- Exercise details:
From the first line to the last, reproduce the records exactly as they appear below.

- Data to use:

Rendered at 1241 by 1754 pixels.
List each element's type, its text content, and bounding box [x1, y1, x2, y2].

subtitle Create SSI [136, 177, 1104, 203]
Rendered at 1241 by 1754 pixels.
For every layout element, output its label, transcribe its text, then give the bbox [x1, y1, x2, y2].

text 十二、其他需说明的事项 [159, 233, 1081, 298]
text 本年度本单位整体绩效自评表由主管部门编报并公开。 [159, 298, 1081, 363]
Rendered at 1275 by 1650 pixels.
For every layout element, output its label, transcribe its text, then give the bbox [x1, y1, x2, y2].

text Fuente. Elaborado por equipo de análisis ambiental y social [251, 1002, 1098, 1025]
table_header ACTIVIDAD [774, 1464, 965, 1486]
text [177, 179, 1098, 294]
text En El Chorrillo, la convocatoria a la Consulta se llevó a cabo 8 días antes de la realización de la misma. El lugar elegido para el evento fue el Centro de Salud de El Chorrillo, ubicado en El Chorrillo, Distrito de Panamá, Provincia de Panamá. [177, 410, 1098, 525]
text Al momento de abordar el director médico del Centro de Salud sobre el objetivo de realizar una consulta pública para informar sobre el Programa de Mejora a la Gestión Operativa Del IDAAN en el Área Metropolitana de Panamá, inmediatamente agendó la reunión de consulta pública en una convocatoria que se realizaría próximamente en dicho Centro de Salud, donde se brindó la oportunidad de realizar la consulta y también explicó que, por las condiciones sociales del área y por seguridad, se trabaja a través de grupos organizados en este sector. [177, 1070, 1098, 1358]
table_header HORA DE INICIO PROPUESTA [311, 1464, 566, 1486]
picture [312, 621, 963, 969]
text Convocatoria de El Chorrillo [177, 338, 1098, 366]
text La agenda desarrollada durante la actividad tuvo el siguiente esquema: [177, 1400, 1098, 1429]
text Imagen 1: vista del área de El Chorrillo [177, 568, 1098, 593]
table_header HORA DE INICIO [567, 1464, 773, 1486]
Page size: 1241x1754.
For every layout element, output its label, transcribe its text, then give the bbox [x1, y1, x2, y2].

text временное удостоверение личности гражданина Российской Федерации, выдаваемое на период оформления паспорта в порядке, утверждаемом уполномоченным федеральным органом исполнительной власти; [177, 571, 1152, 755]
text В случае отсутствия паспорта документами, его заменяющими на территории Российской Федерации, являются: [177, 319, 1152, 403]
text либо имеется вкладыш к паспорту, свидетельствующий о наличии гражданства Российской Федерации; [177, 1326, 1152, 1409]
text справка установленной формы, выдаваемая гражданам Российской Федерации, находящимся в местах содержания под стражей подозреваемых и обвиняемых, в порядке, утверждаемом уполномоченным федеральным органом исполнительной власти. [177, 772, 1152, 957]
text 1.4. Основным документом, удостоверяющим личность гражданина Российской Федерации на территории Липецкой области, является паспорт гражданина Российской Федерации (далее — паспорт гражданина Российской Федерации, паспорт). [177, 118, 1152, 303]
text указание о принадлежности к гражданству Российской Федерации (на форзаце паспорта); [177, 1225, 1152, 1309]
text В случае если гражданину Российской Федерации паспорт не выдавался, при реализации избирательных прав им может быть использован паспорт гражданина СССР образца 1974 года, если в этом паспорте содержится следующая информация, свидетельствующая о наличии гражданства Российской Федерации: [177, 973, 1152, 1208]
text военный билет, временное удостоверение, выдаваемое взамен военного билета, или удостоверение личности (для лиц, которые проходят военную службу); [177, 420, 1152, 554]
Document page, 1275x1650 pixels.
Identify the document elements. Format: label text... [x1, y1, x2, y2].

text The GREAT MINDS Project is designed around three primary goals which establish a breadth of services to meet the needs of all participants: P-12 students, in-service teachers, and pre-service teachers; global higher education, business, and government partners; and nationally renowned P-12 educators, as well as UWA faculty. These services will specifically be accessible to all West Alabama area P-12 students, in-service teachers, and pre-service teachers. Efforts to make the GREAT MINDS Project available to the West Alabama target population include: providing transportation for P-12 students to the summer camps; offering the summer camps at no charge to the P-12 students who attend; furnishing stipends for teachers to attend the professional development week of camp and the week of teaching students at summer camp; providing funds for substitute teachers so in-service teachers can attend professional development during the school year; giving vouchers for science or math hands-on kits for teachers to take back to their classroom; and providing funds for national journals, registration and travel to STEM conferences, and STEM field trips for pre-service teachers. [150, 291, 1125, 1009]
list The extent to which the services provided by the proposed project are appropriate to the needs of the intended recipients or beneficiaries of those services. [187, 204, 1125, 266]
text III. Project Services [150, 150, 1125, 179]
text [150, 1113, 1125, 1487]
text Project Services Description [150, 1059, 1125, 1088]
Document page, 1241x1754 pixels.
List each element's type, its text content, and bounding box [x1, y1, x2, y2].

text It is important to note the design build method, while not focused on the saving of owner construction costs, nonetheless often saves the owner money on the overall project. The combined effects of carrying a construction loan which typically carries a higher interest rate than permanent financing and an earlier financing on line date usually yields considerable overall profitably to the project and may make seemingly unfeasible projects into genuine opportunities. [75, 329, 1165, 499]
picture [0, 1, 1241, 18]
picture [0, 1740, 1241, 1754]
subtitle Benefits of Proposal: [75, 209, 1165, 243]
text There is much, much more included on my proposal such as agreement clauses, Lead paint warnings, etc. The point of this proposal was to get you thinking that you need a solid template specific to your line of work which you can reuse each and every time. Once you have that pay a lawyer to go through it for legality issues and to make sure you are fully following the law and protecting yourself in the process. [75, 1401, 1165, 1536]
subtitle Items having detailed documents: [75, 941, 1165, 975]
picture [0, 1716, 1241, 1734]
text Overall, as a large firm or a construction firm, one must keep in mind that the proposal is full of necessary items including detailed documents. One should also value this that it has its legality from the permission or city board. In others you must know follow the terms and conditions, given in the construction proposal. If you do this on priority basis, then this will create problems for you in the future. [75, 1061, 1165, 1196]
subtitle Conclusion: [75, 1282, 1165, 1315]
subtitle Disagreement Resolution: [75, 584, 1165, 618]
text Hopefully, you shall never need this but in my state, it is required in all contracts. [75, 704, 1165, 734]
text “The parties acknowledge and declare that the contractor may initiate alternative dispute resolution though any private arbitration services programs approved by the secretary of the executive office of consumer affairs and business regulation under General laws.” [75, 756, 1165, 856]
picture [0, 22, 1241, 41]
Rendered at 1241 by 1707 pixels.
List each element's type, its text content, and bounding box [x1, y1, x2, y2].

- Result:
Rendered at 1241 by 1754 pixels.
List each element's type, its text content, and bounding box [x1, y1, x2, y2].

subtitle Create SSI [136, 177, 1104, 203]
Rendered at 1241 by 1754 pixels.
For every layout element, output its label, transcribe its text, then give the bbox [x1, y1, x2, y2].

text 十二、其他需说明的事项 [159, 233, 1081, 298]
text 本年度本单位整体绩效自评表由主管部门编报并公开。 [159, 298, 1081, 363]
Rendered at 1275 by 1650 pixels.
For every layout element, output its label, transcribe its text, then give the bbox [x1, y1, x2, y2].

text Fuente. Elaborado por equipo de análisis ambiental y social [251, 1002, 1098, 1025]
table_header ACTIVIDAD [774, 1464, 965, 1486]
text [177, 179, 1098, 294]
text En El Chorrillo, la convocatoria a la Consulta se llevó a cabo 8 días antes de la realización de la misma. El lugar elegido para el evento fue el Centro de Salud de El Chorrillo, ubicado en El Chorrillo, Distrito de Panamá, Provincia de Panamá. [177, 410, 1098, 525]
text Al momento de abordar el director médico del Centro de Salud sobre el objetivo de realizar una consulta pública para informar sobre el Programa de Mejora a la Gestión Operativa Del IDAAN en el Área Metropolitana de Panamá, inmediatamente agendó la reunión de consulta pública en una convocatoria que se realizaría próximamente en dicho Centro de Salud, donde se brindó la oportunidad de realizar la consulta y también explicó que, por las condiciones sociales del área y por seguridad, se trabaja a través de grupos organizados en este sector. [177, 1070, 1098, 1358]
table_header HORA DE INICIO PROPUESTA [311, 1464, 566, 1486]
picture [312, 621, 963, 969]
text Convocatoria de El Chorrillo [177, 338, 1098, 366]
text La agenda desarrollada durante la actividad tuvo el siguiente esquema: [177, 1400, 1098, 1429]
text Imagen 1: vista del área de El Chorrillo [177, 568, 1098, 593]
table_header HORA DE INICIO [567, 1464, 773, 1486]
Page size: 1241x1754.
For every layout element, output its label, transcribe its text, then give the bbox [x1, y1, x2, y2].

text временное удостоверение личности гражданина Российской Федерации, выдаваемое на период оформления паспорта в порядке, утверждаемом уполномоченным федеральным органом исполнительной власти; [177, 571, 1152, 755]
text В случае отсутствия паспорта документами, его заменяющими на территории Российской Федерации, являются: [177, 319, 1152, 403]
text либо имеется вкладыш к паспорту, свидетельствующий о наличии гражданства Российской Федерации; [177, 1326, 1152, 1409]
text справка установленной формы, выдаваемая гражданам Российской Федерации, находящимся в местах содержания под стражей подозреваемых и обвиняемых, в порядке, утверждаемом уполномоченным федеральным органом исполнительной власти. [177, 772, 1152, 957]
text 1.4. Основным документом, удостоверяющим личность гражданина Российской Федерации на территории Липецкой области, является паспорт гражданина Российской Федерации (далее — паспорт гражданина Российской Федерации, паспорт). [177, 118, 1152, 303]
text указание о принадлежности к гражданству Российской Федерации (на форзаце паспорта); [177, 1225, 1152, 1309]
text В случае если гражданину Российской Федерации паспорт не выдавался, при реализации избирательных прав им может быть использован паспорт гражданина СССР образца 1974 года, если в этом паспорте содержится следующая информация, свидетельствующая о наличии гражданства Российской Федерации: [177, 973, 1152, 1208]
text военный билет, временное удостоверение, выдаваемое взамен военного билета, или удостоверение личности (для лиц, которые проходят военную службу); [177, 420, 1152, 554]
Document page, 1275x1650 pixels.
Identify the document elements. Format: label text... [x1, y1, x2, y2].

text The GREAT MINDS Project is designed around three primary goals which establish a breadth of services to meet the needs of all participants: P-12 students, in-service teachers, and pre-service teachers; global higher education, business, and government partners; and nationally renowned P-12 educators, as well as UWA faculty. These services will specifically be accessible to all West Alabama area P-12 students, in-service teachers, and pre-service teachers. Efforts to make the GREAT MINDS Project available to the West Alabama target population include: providing transportation for P-12 students to the summer camps; offering the summer camps at no charge to the P-12 students who attend; furnishing stipends for teachers to attend the professional development week of camp and the week of teaching students at summer camp; providing funds for substitute teachers so in-service teachers can attend professional development during the school year; giving vouchers for science or math hands-on kits for teachers to take back to their classroom; and providing funds for national journals, registration and travel to STEM conferences, and STEM field trips for pre-service teachers. [150, 291, 1125, 1009]
list The extent to which the services provided by the proposed project are appropriate to the needs of the intended recipients or beneficiaries of those services. [187, 204, 1125, 266]
text III. Project Services [150, 150, 1125, 179]
text [150, 1113, 1125, 1487]
text Project Services Description [150, 1059, 1125, 1088]
Document page, 1241x1754 pixels.
List each element's type, its text content, and bounding box [x1, y1, x2, y2].

text It is important to note the design build method, while not focused on the saving of owner construction costs, nonetheless often saves the owner money on the overall project. The combined effects of carrying a construction loan which typically carries a higher interest rate than permanent financing and an earlier financing on line date usually yields considerable overall profitably to the project and may make seemingly unfeasible projects into genuine opportunities. [75, 329, 1165, 499]
picture [0, 1, 1241, 18]
picture [0, 1740, 1241, 1754]
subtitle Benefits of Proposal: [75, 209, 1165, 243]
text There is much, much more included on my proposal such as agreement clauses, Lead paint warnings, etc. The point of this proposal was to get you thinking that you need a solid template specific to your line of work which you can reuse each and every time. Once you have that pay a lawyer to go through it for legality issues and to make sure you are fully following the law and protecting yourself in the process. [75, 1401, 1165, 1536]
subtitle Items having detailed documents: [75, 941, 1165, 975]
picture [0, 1716, 1241, 1734]
text Overall, as a large firm or a construction firm, one must keep in mind that the proposal is full of necessary items including detailed documents. One should also value this that it has its legality from the permission or city board. In others you must know follow the terms and conditions, given in the construction proposal. If you do this on priority basis, then this will create problems for you in the future. [75, 1061, 1165, 1196]
subtitle Conclusion: [75, 1282, 1165, 1315]
subtitle Disagreement Resolution: [75, 584, 1165, 618]
text Hopefully, you shall never need this but in my state, it is required in all contracts. [75, 704, 1165, 734]
text “The parties acknowledge and declare that the contractor may initiate alternative dispute resolution though any private arbitration services programs approved by the secretary of the executive office of consumer affairs and business regulation under General laws.” [75, 756, 1165, 856]
picture [0, 22, 1241, 41]
Rendered at 1241 by 1707 pixels.
List each element's type, its text content, and bounding box [x1, y1, x2, y2].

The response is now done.